Из всего брошенного в доме барахла ей не хватало только стены с вырезками. Сидя у этой стены она могла камлать и не уходить далеко. Вообще никуда не уходить — люди с газетных вырезок оживали в темноте, стоило закрыть глаза, и обретали голос, стоило встряхнуть колотушкой.
Только ничего нового они ни разу не говорили.
— А такая. Я тоже хочу знать, где он. Тебе не кажется, что мы перед ним немного виноваты? Может стоило его в гости пригласить, а? Ну знаешь, «мы собираемся каждый день», «никогда не закрываем дверь»…

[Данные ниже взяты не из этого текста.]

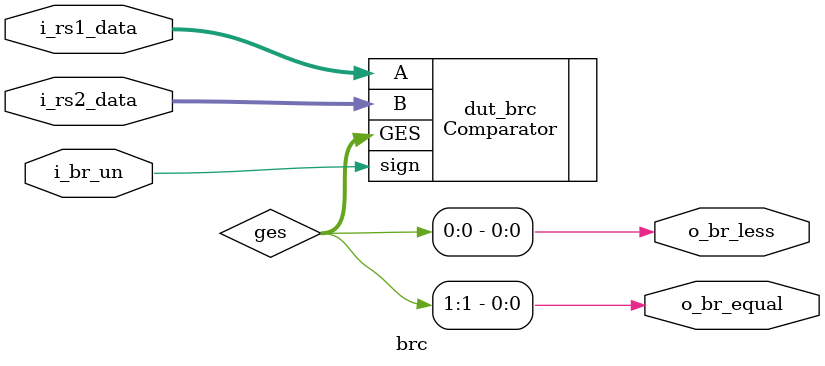
<source format=sv>
module brc (
	input logic [31:0] i_rs1_data, i_rs2_data,
	input logic i_br_un,
	output logic o_br_less, o_br_equal
);
logic [2:0] ges;
Comparator dut_brc (
	.A(i_rs1_data),
	.B(i_rs2_data),
	.sign(i_br_un),
	.GES(ges)
);
assign o_br_less = ges[0];
assign o_br_equal = ges[1];

endmodule : brc
</source>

— Ты ведь меня уже ударил, — тихо сказала она в лицо мультяшной блондинки. — Ну ударь еще раз. Только не говори так.
Она наконец обернулась. Лем уже сбросил с изрезанной ладони недоплетенный измызганный венок, и теперь пытался зажать манжетой порез.
— Подожди, у меня аптечка есть, — прошептала Яна. — Прости меня. Давай… давай завтра? Я свечи куплю, потом… квартиру и прокат от негативной энергетики почистишь.
— Очень здорово, — проворчал он. — Тогда тут все рухнет нахрен.
— Ну и пусть, — с трудом улыбнулась она. — Дождь все не заканчивается… вот бы и завтра не кончился, а? Тогда точно никого на мостах не будет. Точно никто нас не увидит…
— Нас и так никто не увидит. Никто никогда ничего не видит, — горько прошептал он и ногой отпихнул венок под стеллаж. По ковру рассыпались окровавленные лепестки.